There was initially little hoopla about Brownlow’s promotion.

But when PRN Radio’s Mark Garrow referenced Brownlow as the Xfinity Series’ new pace car driver during the broadcast of the Atlanta race in March, word spread like wildfire back home when many of his lifelong friends heard the news while listening to PRN affiliate WDUN radio in Gainesville.

“My phone started blowing up after that race when (Garrow) mentioned my name,” Brownlow said. “My friends were texting ‘oh, wow! I didn’t know you were doing that.’

“It was insane.”

Despite pacing the field for 15 races this season, Brownlow’s face still lights up like a kid on Christmas morning when asked to describe sitting in what is arguably the best seat in the house at the start of a NASCAR race.

“I love doing it,” he said with a wide smile. “It’s cool to sit there, look in the rear view mirror and see 38 cars behind you coming to the green.”

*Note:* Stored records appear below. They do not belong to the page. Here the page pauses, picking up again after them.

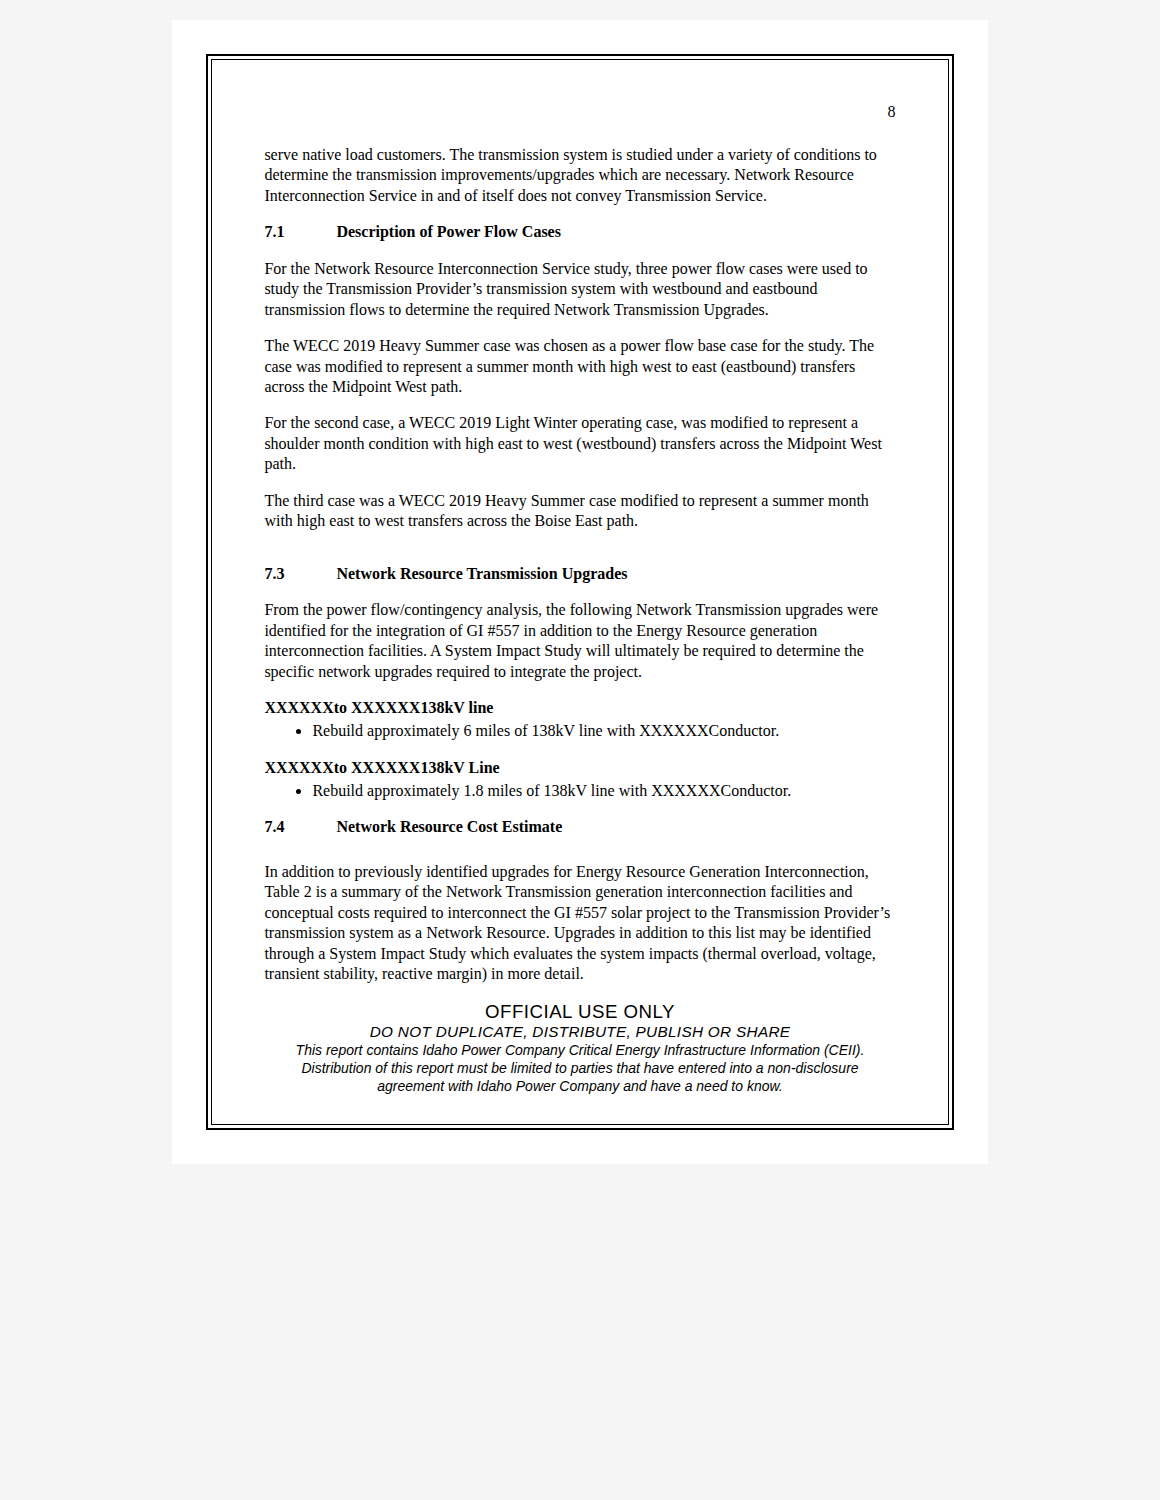8
serve native load customers. The transmission system is studied under a variety of conditions to determine the transmission improvements/upgrades which are necessary. Network Resource Interconnection Service in and of itself does not convey Transmission Service.
7.1 Description of Power Flow Cases
For the Network Resource Interconnection Service study, three power flow cases were used to study the Transmission Provider’s transmission system with westbound and eastbound transmission flows to determine the required Network Transmission Upgrades.
The WECC 2019 Heavy Summer case was chosen as a power flow base case for the study. The case was modified to represent a summer month with high west to east (eastbound) transfers across the Midpoint West path.
For the second case, a WECC 2019 Light Winter operating case, was modified to represent a shoulder month condition with high east to west (westbound) transfers across the Midpoint West path.
The third case was a WECC 2019 Heavy Summer case modified to represent a summer month with high east to west transfers across the Boise East path.
7.3 Network Resource Transmission Upgrades
From the power flow/contingency analysis, the following Network Transmission upgrades were identified for the integration of GI #557 in addition to the Energy Resource generation interconnection facilities. A System Impact Study will ultimately be required to determine the specific network upgrades required to integrate the project.
XXXXXXto XXXXXX138kV line
Rebuild approximately 6 miles of 138kV line with XXXXXXConductor.
XXXXXXto XXXXXX138kV Line
Rebuild approximately 1.8 miles of 138kV line with XXXXXXConductor.
7.4 Network Resource Cost Estimate
In addition to previously identified upgrades for Energy Resource Generation Interconnection, Table 2 is a summary of the Network Transmission generation interconnection facilities and conceptual costs required to interconnect the GI #557 solar project to the Transmission Provider’s transmission system as a Network Resource. Upgrades in addition to this list may be identified through a System Impact Study which evaluates the system impacts (thermal overload, voltage, transient stability, reactive margin) in more detail.
OFFICIAL USE ONLY
DO NOT DUPLICATE, DISTRIBUTE, PUBLISH OR SHARE
This report contains Idaho Power Company Critical Energy Infrastructure Information (CEII).
Distribution of this report must be limited to parties that have entered into a non-disclosure
agreement with Idaho Power Company and have a need to know.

There’s a well-documented history of shenanigans in NASCAR between the pace car driver and veteran drivers while circling the track under caution.

Does Brownlow envision the day when a competitor gives him a gentle tap in the rear bumper?

“Luckily, no one has tried to do that yet,” Brownlow said with a sly grin. “But I’m waiting for the first time someone does and me knowing I have to maintain control of the car.”

Brownlow and series veteran Justin Allgaier have already developed a new tradition this season.

“It seems like we’re at the front in a decent number of these races (under caution),” Allgaier said. “So I told Jason ‘I’m going to start waving at you.’ I wave and he waves back. And it’s almost like we’re always on cue.

“I’ve known Jason for what seems like 100 years. It’s been cool this year because I feel like it’s allowed us to have a different style relationship.

“This sport is all about enjoying it, whether it’s on the racing side or officiating side. We’re around each other all the time. So it’s cool we can cut up a little bit and have a little bit of fun and wave at one another on the race track.”